Occorse più tempo del previsto, e prima che avessero portato a termine l’operazione, la notte calò sulla grande sala e una stella dopo l’altra si accese sui quattro fratelli. Susan non fu l’unica a tremare, quando vide i ragazzi con i piedi sulla porta fatta a pezzi, intenti a pulirsi le mani e a fissare il buco freddo e buio che si apriva davanti a loro.

— Ci vuole la torcia.

— Siate ragionevoli. Come ha detto Edmund…

— Stavolta non ho detto niente — la interruppe Ed. — Veramente ci sono ancora delle cose che non capisco, ma ci penserò più tardi.

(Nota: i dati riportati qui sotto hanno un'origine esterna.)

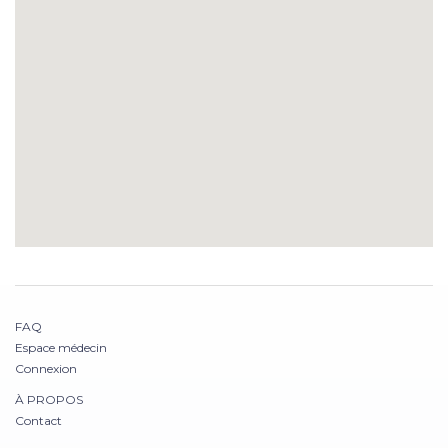
FAQ
Espace médecin
Connexion
À PROPOS
Contact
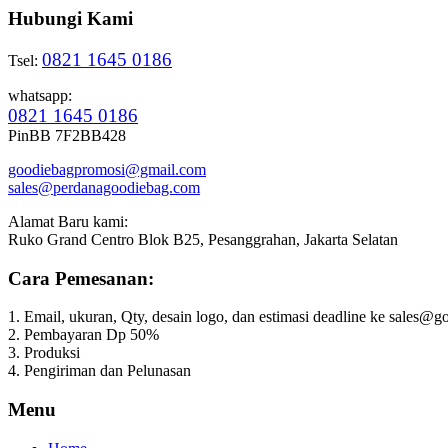
Hubungi Kami
0821 1645 0186
Tsel:
whatsapp:
0821 1645 0186
PinBB 7F2BB428
goodiebagpromosi@gmail.com
sales@perdanagoodiebag.com
Alamat Baru kami:
Ruko Grand Centro Blok B25, Pesanggrahan, Jakarta Selatan
Cara Pemesanan:
1. Email, ukuran, Qty, desain logo, dan estimasi deadline ke sales
2. Pembayaran Dp 50%
3. Produksi
4. Pengiriman dan Pelunasan
Menu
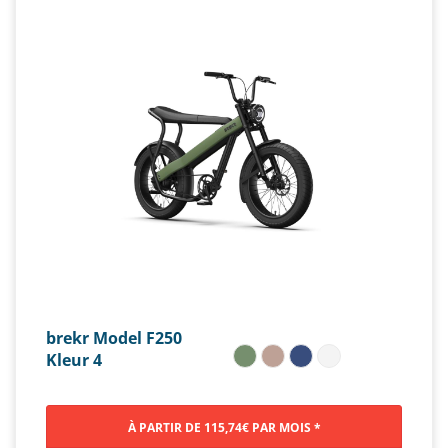
brekr Model F250
Kleur 4
À PARTIR DE 115,74€ PAR MOIS *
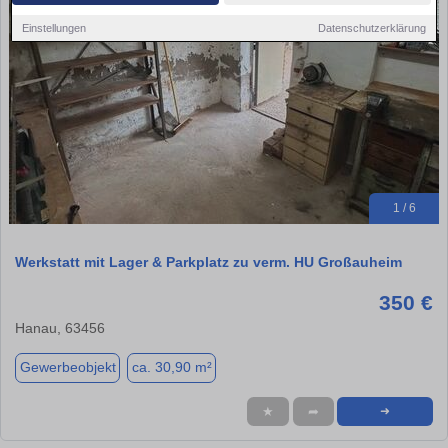
Einstellungen
Datenschutzerklärung
1 / 6
Werkstatt mit Lager & Parkplatz zu verm. HU Großauheim
350 €
Hanau, 63456
Gewerbeobjekt
ca. 30,90 m²
★
➦
➜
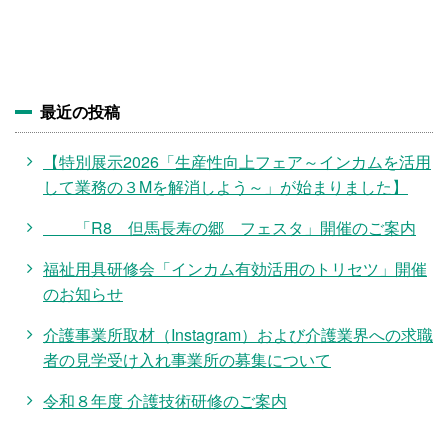
施設・料金
アクセス
最近の投稿
【特別展示2026「生産性向上フェア～インカムを活用
して業務の３Mを解消しよう～」が始まりました】
「R8 但馬長寿の郷 フェスタ」開催のご案内
福祉用具研修会「インカム有効活用のトリセツ」開催
のお知らせ
介護事業所取材（Instagram）および介護業界への求職
者の見学受け入れ事業所の募集について
令和８年度 介護技術研修のご案内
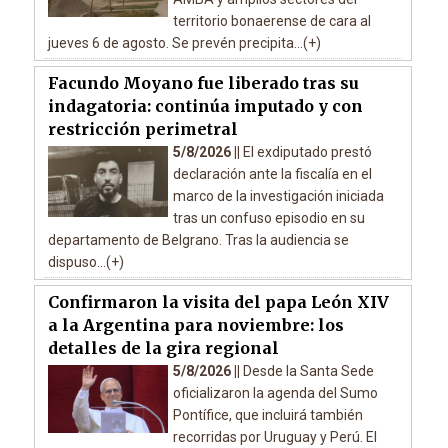
territorio bonaerense de cara al
jueves 6 de agosto. Se prevén precipita...(+)
Facundo Moyano fue liberado tras su
indagatoria: continúa imputado y con
restricción perimetral
5/8/2026 ||
El exdiputado prestó
declaración ante la fiscalía en el
marco de la investigación iniciada
tras un confuso episodio en su
departamento de Belgrano. Tras la audiencia se
dispuso...(+)
Confirmaron la visita del papa León XIV
a la Argentina para noviembre: los
detalles de la gira regional
5/8/2026 ||
Desde la Santa Sede
oficializaron la agenda del Sumo
Pontífice, que incluirá también
recorridas por Uruguay y Perú. El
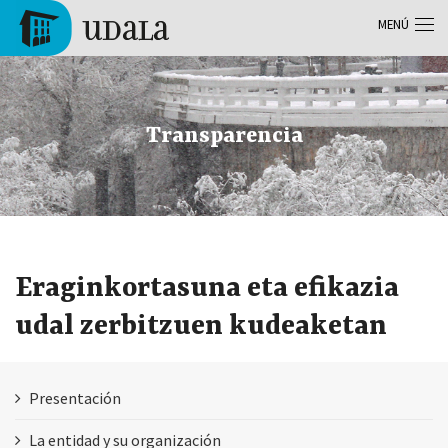
Pasar al contenido principal
MENÚ
Tolosa
Transparencia
Eraginkortasuna eta efikazia
udal zerbitzuen kudeaketan
Presentación
La entidad y su organización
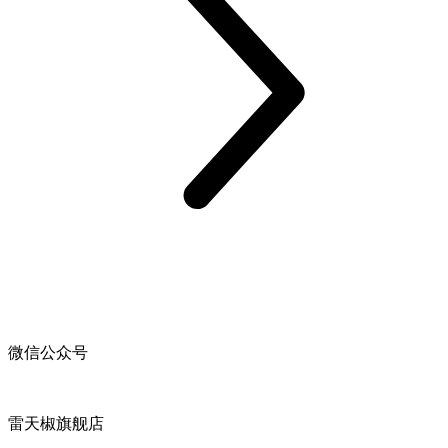
微信公众号
雷天椒旗舰店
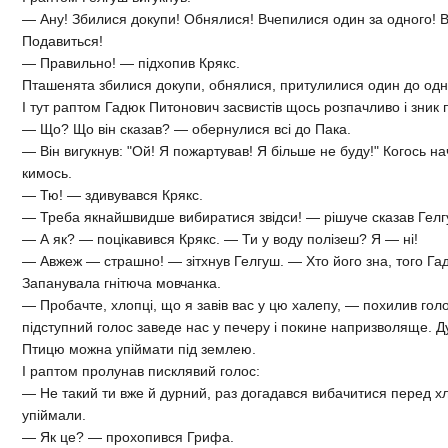
— Ану! Збилися докупи! Обнялися! Вчепилися один за одного! В
Подавиться!
— Правильно! — підхопив Крякс.
Пташенята збилися докупи, обнялися, притулилися один до одн
І тут раптом Гадюк Питонович засвистів щось розпачливо і зник 
— Що? Що він сказав? — обернулися всі до Пака.
— Він вигукнув: "Ой! Я пожартував! Я більше не буду!" Когось н
кимось.
— Тю! — здивувався Крякс.
— Треба якнайшвидше вибиратися звідси! — рішуче сказав Гелг
— А як? — поцікавився Крякс. — Ти у воду полізеш? Я — ні!
— Авжеж — страшно! — зітхнув Гелгуш. — Хто його зна, того Г
Запанувала гнітюча мовчанка.
— Пробачте, хлопці, що я завів вас у цю халепу, — похилив гол
підступний голос заведе нас у печеру і покине напризволяще. Д
Птицю можна упіймати під землею.
І раптом пролунав писклявий голос:
— Не такий ти вже й дурний, раз догадався вибачитися перед
упіймали.
— Як це? — прохопився Грифа.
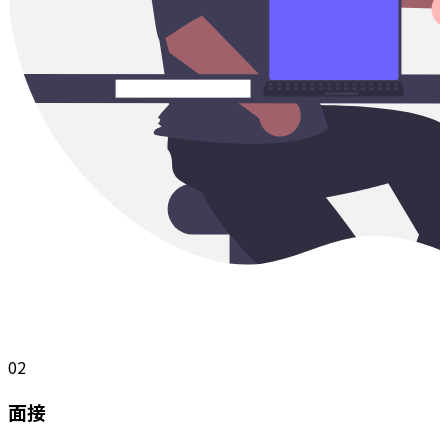
02
面接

Direi che tu abbia voglia di scendere, vero, Peter?

— Dobbiamo farlo — rispose l’altro ragazzo. — Avanti, Susan, non fare così. Non è bello comportarsi da ragazzini ora che siamo tornati a Narnia. Qui tu sei una regina, ricorda, e nessuno riuscirebbe a dormire con un mistero del genere per la mente.

Provarono a servirsi di lunghi bastoni come fossero torce, ma l’esperimento non funzionò: se li tieni con la punta accesa verso l’alto si spengono subito, se rivolgi la punta accesa a te, ti bruci le mani e il fumo ti va negli occhi. Così, alla fine usarono la torcia elettrica di Edmund. Per fortuna gliela avevano regalata meno di una settimana prima, per il suo compleanno, e le pile erano ancora nuove. Edmund andò avanti con la torcia in mano. Dopo di lui venivano Lucy, Susan e Peter in retrovia.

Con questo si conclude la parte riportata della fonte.